Settings of the crawler are read from the crawler.properties file in the working directory. It should have the following format:
# Database
mongo.host=
mongo.port=
mongo.database=
mongo.username=
mongo.password=
# Twitter
twitter.auth_token=
# Foursquare
foursquare.client_id=
foursquare.client_secret=
# Instagram
instagram.access_token=
# Facebook
facebook.login=
facebook.password=
Foursquare and Instagram crawlers use APIs, so your application should be registered. Twitter crawler uses a request that is sent when a browser tries to load a subscriptions list. You can get auth_token for the config in your browser's cookies. And Facebook crawler tries to act like a browser, so you should specify your login and password in the config.

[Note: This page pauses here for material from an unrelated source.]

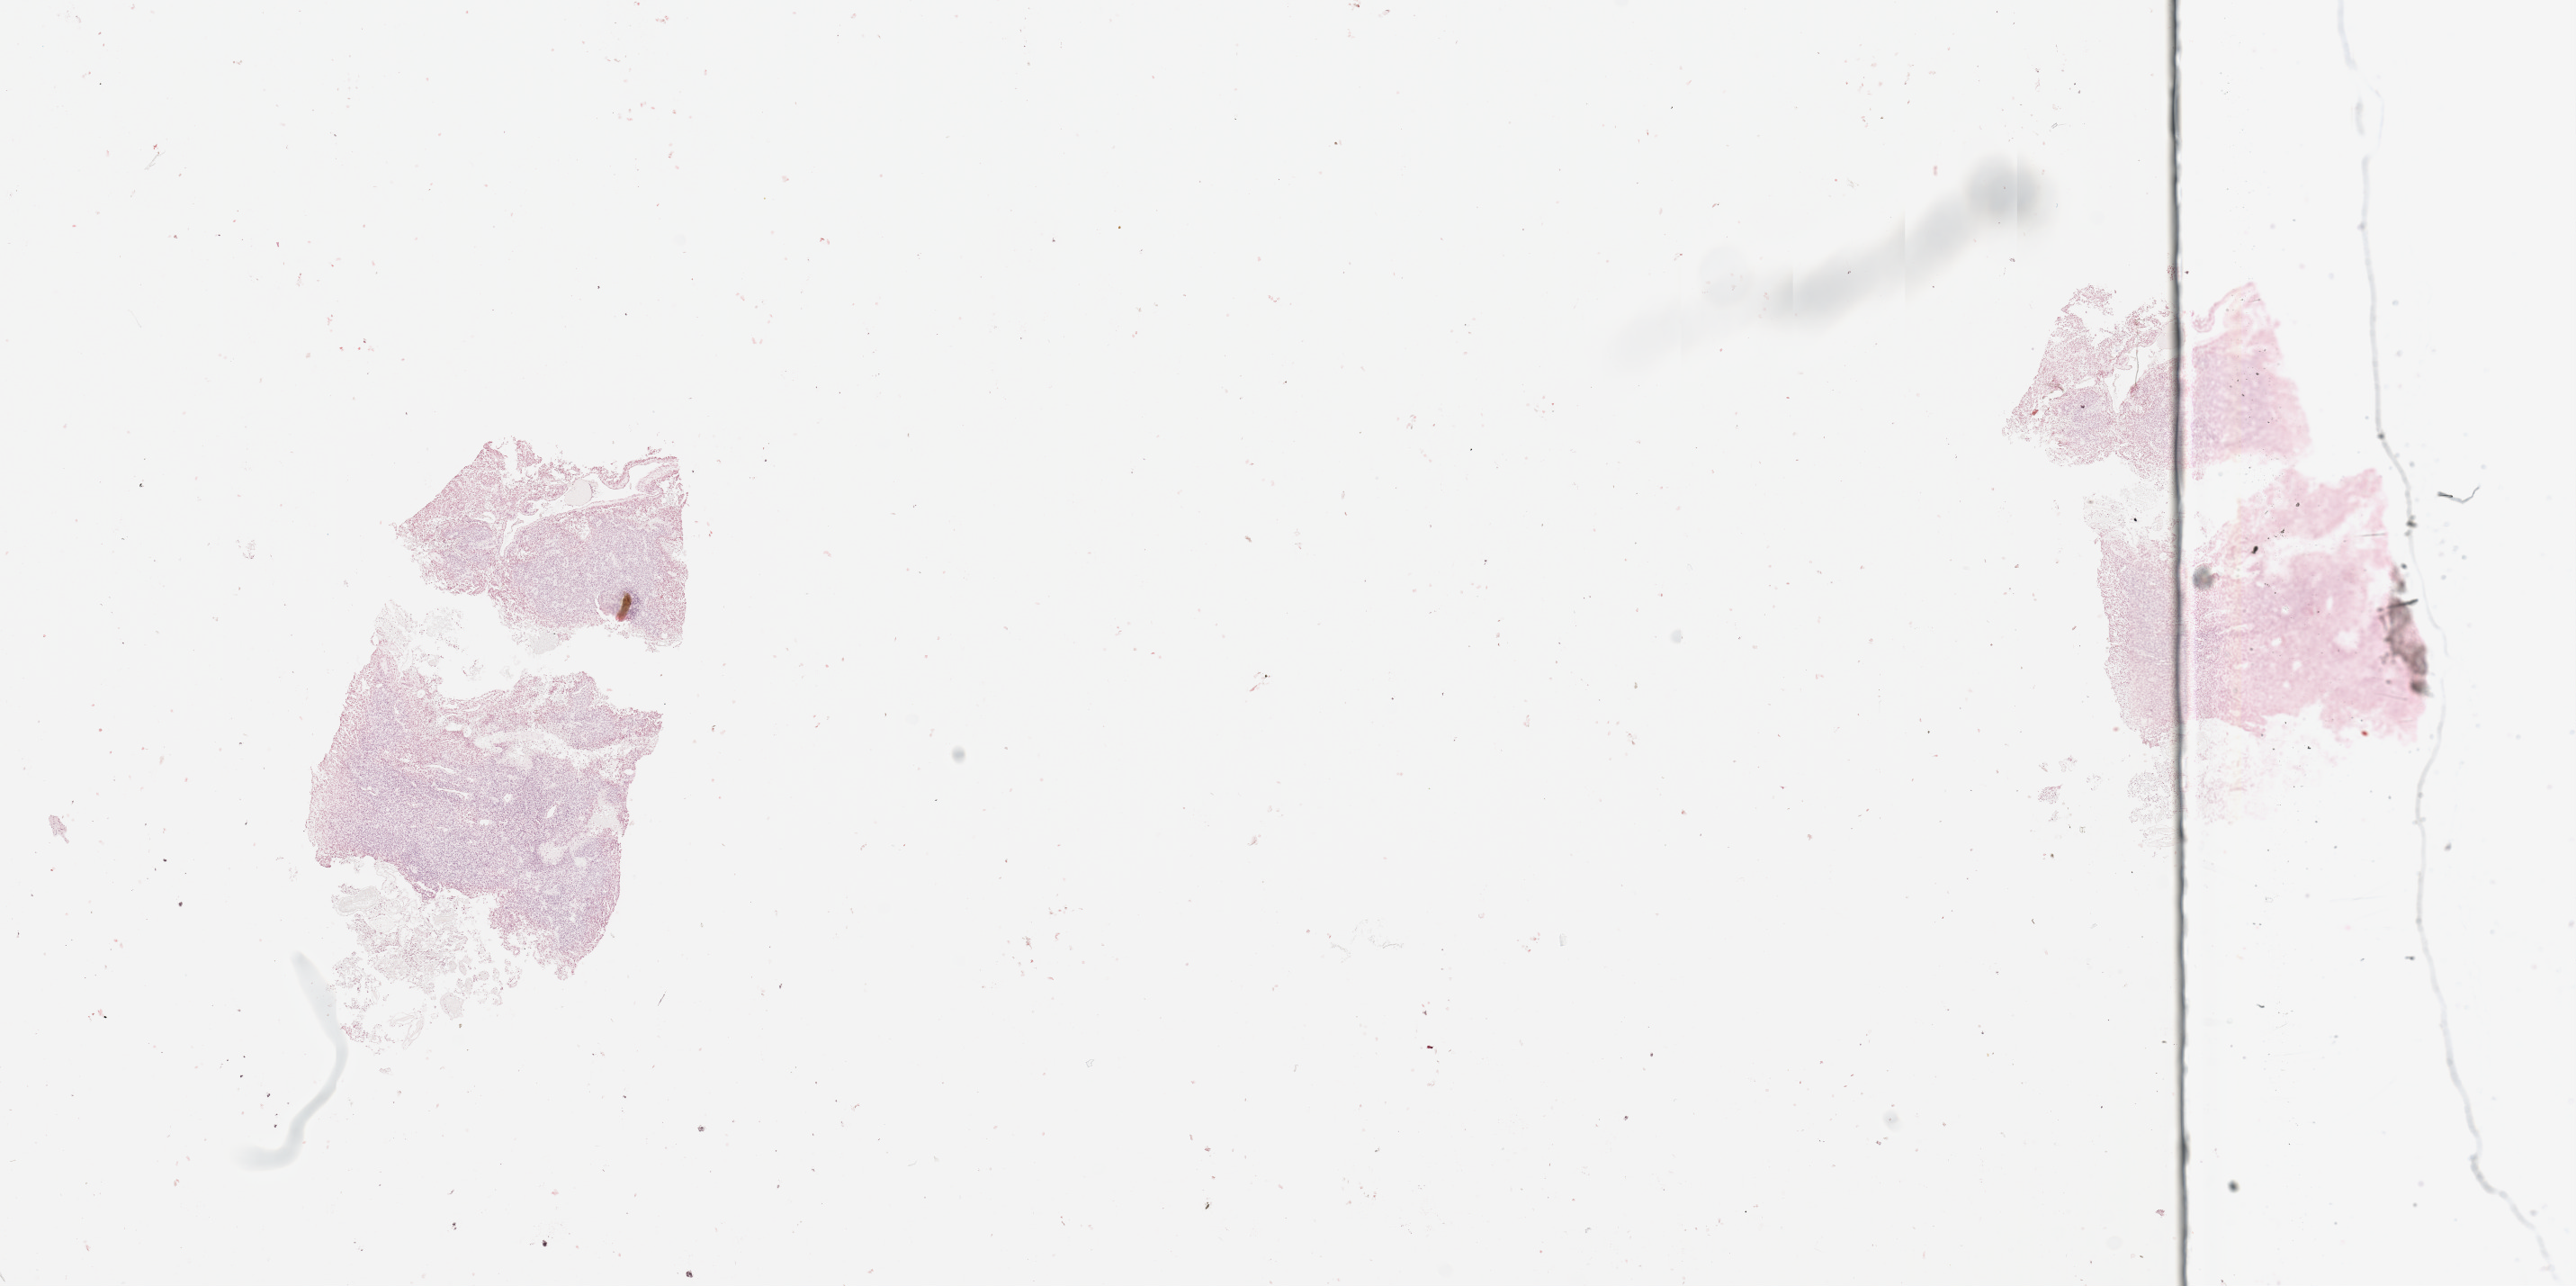
Whole-slide histology image, H&E — low-resolution overview of the scanned area, about 22.6 x 11.3 mm; tumour tissue sample, sampled site: frontal lobe. Patient: male, age 59 years. Composition of this section per pathologist review: tumour nuclei 80%, necrosis 5%.
Diagnosis: Glioblastoma. Primary tumour site (as recorded): frontal lobe.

List of users that should be visited are read from an input file that is specified as a command-line argument. If it is not specified, then standard input stream is used. Users should be presented as a list of ids, one in a row. Twitter and Facebook crawlers require id to user name mapping. So, each line of the file should contain id and user name comma separated. -names option is used to show that input file is in this format.
Run command example:
java -jar twitter.jar -names userList.csv
The core module is designed to let you create your own modules collecting information from your favorite social network. To do that you should only implement the FriendsService interface and mark your class with the @Target annotation. Name of the result collection in MongoDB should be specified as an argument of this annotation. If your FriendsService needs id->names mapping, then it should have a constructor of NamesService class, or an empty constructor otherwise.
To start crawling run the main method of the ru.ifmo.ctd.mekhanikov.crawler.Runner class. It will find your FriendsService and start the process.